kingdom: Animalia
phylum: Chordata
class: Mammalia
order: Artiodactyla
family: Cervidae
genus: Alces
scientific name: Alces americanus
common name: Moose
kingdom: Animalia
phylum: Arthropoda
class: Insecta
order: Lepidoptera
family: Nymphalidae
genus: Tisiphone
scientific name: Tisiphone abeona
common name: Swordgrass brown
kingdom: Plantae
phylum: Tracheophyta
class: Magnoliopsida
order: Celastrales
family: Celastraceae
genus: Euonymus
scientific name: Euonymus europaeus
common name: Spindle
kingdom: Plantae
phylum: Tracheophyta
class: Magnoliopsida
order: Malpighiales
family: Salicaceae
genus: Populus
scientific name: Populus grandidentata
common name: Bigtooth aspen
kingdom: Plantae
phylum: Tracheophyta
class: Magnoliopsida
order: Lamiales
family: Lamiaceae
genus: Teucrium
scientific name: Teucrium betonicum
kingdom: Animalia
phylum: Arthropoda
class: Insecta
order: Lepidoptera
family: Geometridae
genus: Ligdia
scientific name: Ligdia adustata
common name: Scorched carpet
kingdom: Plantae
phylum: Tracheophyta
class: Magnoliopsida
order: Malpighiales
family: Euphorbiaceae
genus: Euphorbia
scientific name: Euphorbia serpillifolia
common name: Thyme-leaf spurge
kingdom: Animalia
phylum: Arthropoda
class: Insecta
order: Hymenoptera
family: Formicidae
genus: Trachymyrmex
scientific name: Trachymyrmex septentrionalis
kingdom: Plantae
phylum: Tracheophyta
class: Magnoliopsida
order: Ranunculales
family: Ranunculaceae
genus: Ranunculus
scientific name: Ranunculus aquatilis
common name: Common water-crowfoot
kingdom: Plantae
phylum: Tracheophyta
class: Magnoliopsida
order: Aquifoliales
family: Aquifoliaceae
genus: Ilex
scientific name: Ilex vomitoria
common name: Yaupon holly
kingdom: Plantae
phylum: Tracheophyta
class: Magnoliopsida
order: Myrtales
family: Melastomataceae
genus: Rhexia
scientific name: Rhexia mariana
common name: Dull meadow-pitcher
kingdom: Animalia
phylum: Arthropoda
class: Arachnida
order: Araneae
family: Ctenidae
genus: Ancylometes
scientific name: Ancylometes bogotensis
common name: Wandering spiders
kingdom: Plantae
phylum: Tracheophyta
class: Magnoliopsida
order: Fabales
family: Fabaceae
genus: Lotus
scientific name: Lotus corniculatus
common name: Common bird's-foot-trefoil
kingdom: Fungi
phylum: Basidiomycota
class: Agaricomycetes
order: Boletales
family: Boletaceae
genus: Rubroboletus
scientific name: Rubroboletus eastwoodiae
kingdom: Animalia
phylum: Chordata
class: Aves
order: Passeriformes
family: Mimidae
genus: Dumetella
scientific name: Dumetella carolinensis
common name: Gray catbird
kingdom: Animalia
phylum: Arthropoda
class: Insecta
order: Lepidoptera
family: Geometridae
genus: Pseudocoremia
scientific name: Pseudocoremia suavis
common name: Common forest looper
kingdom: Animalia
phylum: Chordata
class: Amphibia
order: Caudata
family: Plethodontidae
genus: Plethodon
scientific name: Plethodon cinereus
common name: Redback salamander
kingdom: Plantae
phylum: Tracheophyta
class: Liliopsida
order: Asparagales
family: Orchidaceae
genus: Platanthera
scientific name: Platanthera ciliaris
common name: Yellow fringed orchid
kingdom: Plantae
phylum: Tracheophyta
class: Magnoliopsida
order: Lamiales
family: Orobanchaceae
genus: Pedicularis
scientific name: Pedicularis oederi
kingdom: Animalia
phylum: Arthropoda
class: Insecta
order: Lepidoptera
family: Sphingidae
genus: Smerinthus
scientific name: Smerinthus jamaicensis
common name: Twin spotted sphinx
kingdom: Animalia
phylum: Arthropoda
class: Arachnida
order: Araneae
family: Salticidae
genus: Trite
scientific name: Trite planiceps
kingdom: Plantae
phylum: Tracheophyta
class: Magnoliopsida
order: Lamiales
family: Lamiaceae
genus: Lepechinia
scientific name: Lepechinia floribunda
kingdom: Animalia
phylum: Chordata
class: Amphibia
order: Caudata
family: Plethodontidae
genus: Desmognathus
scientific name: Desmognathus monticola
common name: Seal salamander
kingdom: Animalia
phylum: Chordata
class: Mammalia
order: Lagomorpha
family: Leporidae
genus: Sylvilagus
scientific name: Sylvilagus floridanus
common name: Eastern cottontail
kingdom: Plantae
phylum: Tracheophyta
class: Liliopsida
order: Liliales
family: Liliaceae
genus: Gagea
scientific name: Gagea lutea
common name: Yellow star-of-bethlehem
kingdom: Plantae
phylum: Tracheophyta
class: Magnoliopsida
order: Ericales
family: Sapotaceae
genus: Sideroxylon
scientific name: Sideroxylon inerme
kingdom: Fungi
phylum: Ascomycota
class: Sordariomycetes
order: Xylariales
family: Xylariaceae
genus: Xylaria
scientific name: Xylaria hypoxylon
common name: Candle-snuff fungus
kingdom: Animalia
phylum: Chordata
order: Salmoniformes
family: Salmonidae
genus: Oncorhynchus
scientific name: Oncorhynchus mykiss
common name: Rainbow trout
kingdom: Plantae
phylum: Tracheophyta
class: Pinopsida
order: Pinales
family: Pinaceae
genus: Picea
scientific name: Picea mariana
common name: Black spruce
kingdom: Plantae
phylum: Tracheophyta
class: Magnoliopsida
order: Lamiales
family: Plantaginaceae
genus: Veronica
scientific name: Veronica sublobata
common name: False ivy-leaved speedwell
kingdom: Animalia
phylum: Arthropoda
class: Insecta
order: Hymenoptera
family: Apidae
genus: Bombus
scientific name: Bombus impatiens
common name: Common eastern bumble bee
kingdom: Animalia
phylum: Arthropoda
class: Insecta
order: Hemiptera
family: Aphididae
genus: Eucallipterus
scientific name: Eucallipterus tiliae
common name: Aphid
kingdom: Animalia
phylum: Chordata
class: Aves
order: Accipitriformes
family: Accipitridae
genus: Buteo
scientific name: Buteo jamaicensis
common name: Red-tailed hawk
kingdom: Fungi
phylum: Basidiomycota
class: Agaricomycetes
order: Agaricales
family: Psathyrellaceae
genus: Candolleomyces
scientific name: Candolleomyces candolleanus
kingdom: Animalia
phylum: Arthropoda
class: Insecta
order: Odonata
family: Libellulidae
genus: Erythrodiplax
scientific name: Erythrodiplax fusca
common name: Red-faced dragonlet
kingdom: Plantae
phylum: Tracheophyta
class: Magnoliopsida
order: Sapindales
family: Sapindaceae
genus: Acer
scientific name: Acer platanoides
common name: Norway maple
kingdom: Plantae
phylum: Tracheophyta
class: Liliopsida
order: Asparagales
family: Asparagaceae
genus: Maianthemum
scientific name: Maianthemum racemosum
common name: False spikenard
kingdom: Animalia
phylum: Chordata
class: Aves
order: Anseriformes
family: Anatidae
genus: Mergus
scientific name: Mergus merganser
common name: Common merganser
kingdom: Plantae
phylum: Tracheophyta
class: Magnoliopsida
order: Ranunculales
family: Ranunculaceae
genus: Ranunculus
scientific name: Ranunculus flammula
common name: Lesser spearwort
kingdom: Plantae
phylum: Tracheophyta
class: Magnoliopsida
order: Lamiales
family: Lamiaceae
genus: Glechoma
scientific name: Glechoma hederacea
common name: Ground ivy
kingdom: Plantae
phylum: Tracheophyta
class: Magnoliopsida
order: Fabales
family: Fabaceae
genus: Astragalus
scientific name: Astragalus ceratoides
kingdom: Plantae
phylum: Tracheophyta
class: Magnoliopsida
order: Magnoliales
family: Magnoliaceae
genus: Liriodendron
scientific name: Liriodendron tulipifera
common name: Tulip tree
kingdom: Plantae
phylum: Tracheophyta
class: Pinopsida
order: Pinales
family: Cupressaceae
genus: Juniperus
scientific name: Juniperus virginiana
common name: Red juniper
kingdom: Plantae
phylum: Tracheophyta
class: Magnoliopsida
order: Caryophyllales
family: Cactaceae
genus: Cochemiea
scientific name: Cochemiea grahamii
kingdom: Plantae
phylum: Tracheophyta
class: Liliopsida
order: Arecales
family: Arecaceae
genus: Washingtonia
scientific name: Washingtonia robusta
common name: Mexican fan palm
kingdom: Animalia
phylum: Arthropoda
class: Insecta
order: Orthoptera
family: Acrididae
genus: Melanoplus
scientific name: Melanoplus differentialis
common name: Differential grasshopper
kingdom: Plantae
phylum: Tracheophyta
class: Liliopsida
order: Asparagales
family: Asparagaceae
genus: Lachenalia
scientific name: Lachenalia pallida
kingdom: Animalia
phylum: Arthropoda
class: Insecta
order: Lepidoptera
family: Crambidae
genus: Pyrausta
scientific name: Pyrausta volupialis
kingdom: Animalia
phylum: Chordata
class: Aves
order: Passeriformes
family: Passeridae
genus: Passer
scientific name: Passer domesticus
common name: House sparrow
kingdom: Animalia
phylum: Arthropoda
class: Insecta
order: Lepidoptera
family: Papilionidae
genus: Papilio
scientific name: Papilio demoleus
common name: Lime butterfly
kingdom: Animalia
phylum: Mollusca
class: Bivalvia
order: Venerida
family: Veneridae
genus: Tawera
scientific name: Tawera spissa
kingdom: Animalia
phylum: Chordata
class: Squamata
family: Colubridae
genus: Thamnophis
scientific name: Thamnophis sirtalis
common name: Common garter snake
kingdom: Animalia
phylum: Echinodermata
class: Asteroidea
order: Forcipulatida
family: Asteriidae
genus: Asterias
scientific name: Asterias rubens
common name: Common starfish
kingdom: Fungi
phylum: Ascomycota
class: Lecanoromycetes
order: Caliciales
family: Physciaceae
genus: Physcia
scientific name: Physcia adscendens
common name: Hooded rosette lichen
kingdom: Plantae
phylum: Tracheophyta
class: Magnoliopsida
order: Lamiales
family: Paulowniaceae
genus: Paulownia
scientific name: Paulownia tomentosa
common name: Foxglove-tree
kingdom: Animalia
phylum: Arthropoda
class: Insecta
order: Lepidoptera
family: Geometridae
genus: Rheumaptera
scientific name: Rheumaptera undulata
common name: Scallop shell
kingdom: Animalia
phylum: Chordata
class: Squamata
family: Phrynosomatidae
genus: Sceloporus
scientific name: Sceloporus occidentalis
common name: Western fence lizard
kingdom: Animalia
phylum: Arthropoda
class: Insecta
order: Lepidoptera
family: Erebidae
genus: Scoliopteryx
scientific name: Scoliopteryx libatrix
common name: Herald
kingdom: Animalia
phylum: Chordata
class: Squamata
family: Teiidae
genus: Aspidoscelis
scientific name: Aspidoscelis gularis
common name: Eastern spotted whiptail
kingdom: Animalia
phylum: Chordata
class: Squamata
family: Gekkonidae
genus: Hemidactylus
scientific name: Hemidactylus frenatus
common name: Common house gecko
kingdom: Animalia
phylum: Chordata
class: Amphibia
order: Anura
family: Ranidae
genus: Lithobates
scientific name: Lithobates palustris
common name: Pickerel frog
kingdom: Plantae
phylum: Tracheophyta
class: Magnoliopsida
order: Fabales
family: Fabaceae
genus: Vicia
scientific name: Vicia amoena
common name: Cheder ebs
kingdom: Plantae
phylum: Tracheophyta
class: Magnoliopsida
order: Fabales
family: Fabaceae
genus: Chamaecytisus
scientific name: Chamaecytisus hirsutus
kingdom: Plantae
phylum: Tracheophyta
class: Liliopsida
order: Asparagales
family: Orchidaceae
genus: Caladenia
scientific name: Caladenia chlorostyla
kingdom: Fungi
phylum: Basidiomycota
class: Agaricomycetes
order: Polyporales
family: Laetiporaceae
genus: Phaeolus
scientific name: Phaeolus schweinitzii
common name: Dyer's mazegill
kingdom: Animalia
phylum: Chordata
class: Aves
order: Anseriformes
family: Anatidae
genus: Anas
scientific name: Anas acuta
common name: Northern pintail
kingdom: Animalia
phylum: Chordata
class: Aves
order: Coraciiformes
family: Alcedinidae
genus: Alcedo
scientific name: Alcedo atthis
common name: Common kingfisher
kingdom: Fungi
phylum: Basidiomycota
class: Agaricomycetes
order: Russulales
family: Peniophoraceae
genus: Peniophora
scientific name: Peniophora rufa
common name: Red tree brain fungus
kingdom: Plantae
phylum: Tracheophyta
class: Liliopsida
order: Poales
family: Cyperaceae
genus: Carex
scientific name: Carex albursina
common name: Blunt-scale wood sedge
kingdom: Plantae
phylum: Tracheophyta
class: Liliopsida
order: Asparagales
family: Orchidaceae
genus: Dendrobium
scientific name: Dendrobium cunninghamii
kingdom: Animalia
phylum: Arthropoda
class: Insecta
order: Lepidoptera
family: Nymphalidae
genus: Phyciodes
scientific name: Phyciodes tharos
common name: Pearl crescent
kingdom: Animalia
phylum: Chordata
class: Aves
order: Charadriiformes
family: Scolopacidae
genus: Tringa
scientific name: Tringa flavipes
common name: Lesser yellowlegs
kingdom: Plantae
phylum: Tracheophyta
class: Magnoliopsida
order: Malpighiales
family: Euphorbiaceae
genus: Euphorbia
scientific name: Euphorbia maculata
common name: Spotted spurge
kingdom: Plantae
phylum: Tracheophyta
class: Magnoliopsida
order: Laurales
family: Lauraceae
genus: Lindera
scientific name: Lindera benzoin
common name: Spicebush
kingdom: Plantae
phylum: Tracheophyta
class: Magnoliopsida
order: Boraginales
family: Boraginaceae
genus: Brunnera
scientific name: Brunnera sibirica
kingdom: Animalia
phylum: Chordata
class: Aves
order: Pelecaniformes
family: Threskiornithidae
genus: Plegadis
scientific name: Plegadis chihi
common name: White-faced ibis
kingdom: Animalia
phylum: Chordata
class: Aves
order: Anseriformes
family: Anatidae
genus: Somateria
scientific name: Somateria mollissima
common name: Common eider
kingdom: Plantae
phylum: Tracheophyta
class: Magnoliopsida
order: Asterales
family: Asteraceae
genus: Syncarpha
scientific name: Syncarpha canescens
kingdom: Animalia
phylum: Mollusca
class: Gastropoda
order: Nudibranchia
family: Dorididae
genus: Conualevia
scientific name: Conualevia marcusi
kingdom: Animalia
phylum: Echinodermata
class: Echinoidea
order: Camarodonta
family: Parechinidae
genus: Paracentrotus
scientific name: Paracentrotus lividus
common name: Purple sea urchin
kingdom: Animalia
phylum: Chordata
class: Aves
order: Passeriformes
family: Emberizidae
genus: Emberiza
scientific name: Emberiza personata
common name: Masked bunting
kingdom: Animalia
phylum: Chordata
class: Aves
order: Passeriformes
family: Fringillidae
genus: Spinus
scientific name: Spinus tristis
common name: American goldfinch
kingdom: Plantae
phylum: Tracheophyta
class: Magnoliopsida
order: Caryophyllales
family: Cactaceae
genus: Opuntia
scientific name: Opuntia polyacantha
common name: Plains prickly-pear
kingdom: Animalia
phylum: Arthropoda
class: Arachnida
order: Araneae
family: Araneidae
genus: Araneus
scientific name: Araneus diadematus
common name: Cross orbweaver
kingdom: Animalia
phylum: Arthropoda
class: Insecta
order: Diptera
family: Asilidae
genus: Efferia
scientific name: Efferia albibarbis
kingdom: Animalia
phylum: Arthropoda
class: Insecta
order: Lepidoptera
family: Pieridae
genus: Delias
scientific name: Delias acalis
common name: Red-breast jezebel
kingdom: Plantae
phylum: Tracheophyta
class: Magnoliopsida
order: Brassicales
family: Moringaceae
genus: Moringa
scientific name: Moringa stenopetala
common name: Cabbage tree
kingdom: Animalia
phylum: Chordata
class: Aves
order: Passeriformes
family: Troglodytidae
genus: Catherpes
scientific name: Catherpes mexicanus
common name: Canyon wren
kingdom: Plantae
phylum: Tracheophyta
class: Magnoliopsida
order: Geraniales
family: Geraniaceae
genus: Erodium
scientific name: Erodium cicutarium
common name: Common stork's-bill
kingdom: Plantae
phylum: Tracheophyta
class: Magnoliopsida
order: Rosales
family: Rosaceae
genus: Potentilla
——————————
Yazılı alıştırma
"common name: Common water-crowfoot" içeren satırdan başlayıp "family: Melastomataceae" içeren satırda biten satırları, "phylum" yerine "division" koyarak yeniden yazar mısın? Geri kalan her şey aynen kalsın.

Cevap
common name: Common water-crowfoot
kingdom: Plantae
division: Tracheophyta
class: Magnoliopsida
order: Aquifoliales
family: Aquifoliaceae
genus: Ilex
scientific name: Ilex vomitoria
common name: Yaupon holly
kingdom: Plantae
division: Tracheophyta
class: Magnoliopsida
order: Myrtales
family: Melastomataceae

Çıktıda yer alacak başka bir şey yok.